When the tax went into effect in February 2017, city officials had initially expected it to add $9.2 million to the city’s coffers in its first year, according to Mayor Rahm Emanuel’s 2018 spending plan.
However, the tax had a nearly immediate effect on shoppers’ behavior, with the number of plastic and paper bags Chicagoans used to haul home their groceries dropping 42 percent in the first month, according to a study paid for by the city.
It is not shocking that the city expects shoppers to use more plastic and paper bags in the tax’s second full year, said Jordan Parker, the founder and executive director of Bring Your Bag Chicago, an advocacy group that helped shape the city’s tax.
“People get lazy, and people get used to paying that 7-cent tax,” Parker said, adding that the number of plastic and paper bags used in Washington, D.C. rose in the second year after city leaders imposed a tax similar to the one in Chicago.

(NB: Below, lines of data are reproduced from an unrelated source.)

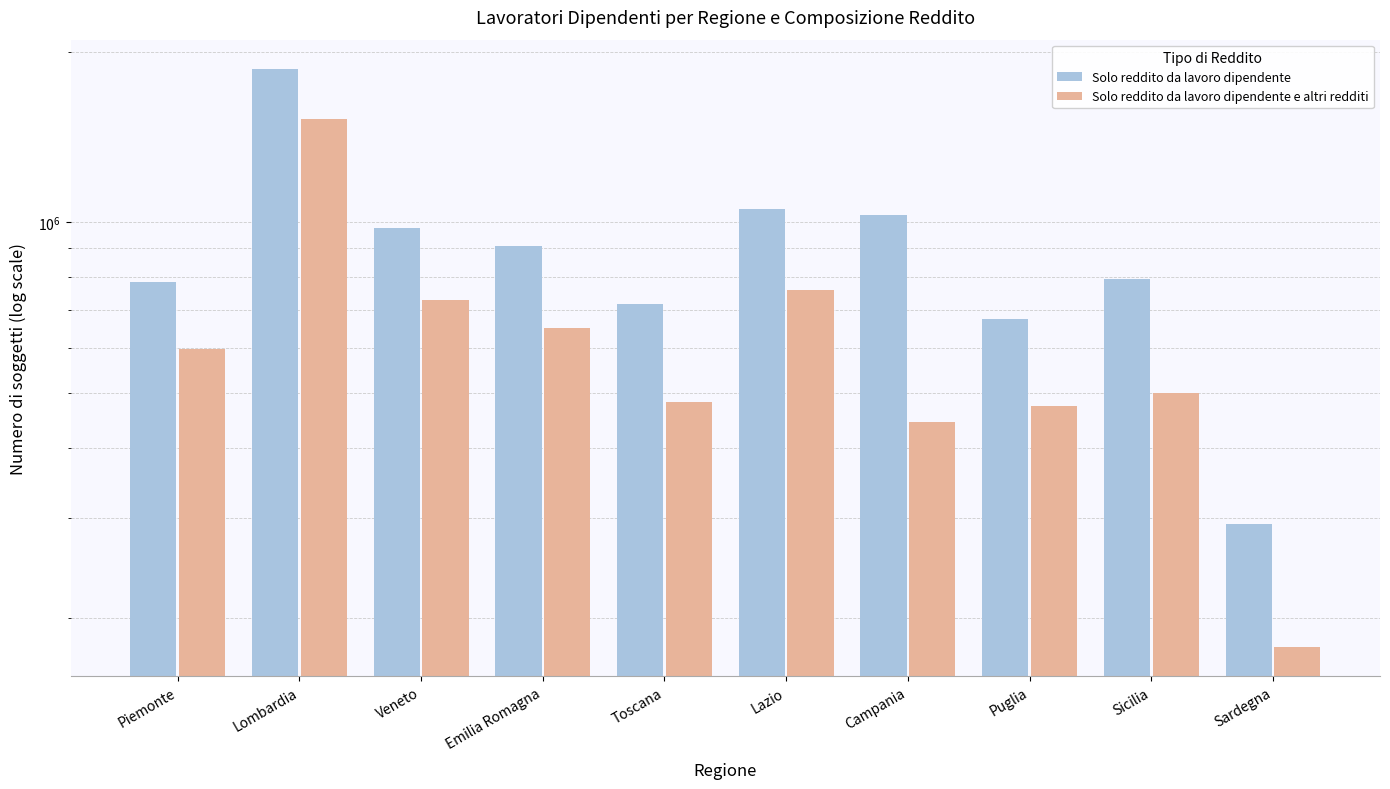

True or false: Solo reddito da lavoro dipendente e altri redditi has a value of 431815 at Emilia Romagna.

False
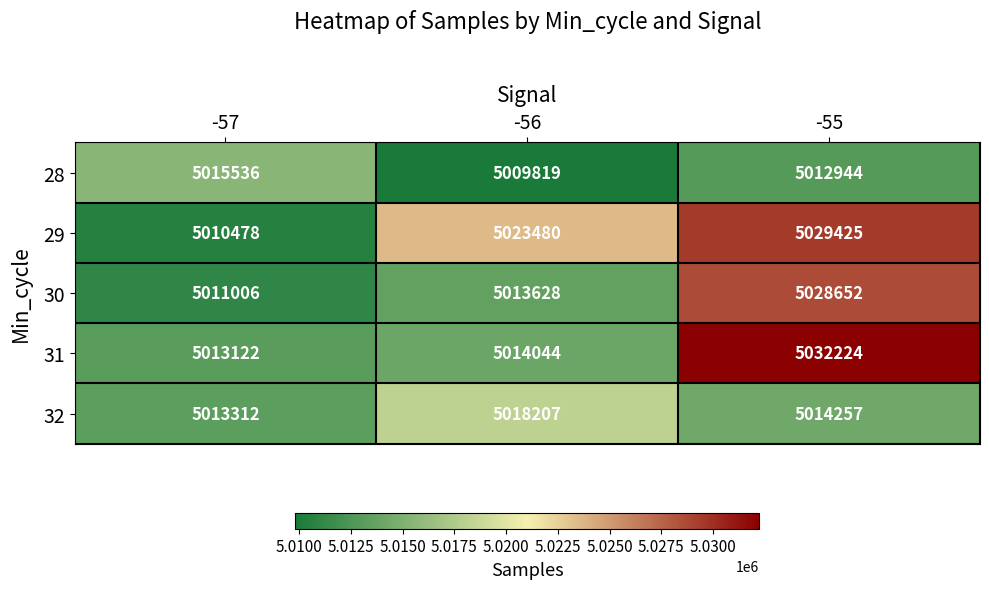

Reading left to right, list all the values displayed in this chart.

28: 5015536	5009819	5012944
29: 5010478	5023480	5029425
30: 5011006	5013628	5028652
31: 5013122	5014044	5032224
32: 5013312	5018207	5014257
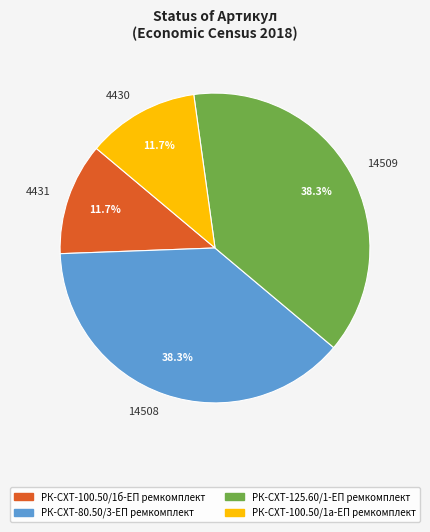

Between 14509 and 4431, which is larger?

14509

City officials should push large stories to retrain their cashiers to ask shoppers whether they want to buy a bag when they check out — to make sure that they understand the cost of forgetting to make a note to bring a tote, Parker said.
“It is a tug of war,” Parker said. “The city wants that revenue, and we want it to be a trickling, stable revenue stream.”
Parker said her group planned to push city officials to raise the tax from 7 cents to 10 or 12 cents starting in the spring, once final revenue data has been released.
“People need to be aware they are paying this tax,” Parker said. “Loss aversion is way more effective than anything else we have tried.”
Parker, who is managing the campaign of Erika Wozniak Francis, who is running to unseat 46th Ward Ald. James Cappleman, said she was confident that the next mayor and City Council would be “more progressive” and open to raising the tax.
“Everything will be different,” Parker said.
Jen Walling, the executive director of the Illinois Environmental Council, which pushed for the tax, said the group “would expect the city to continue to honor its commitment to educational program and bag giveaways related to this tax.”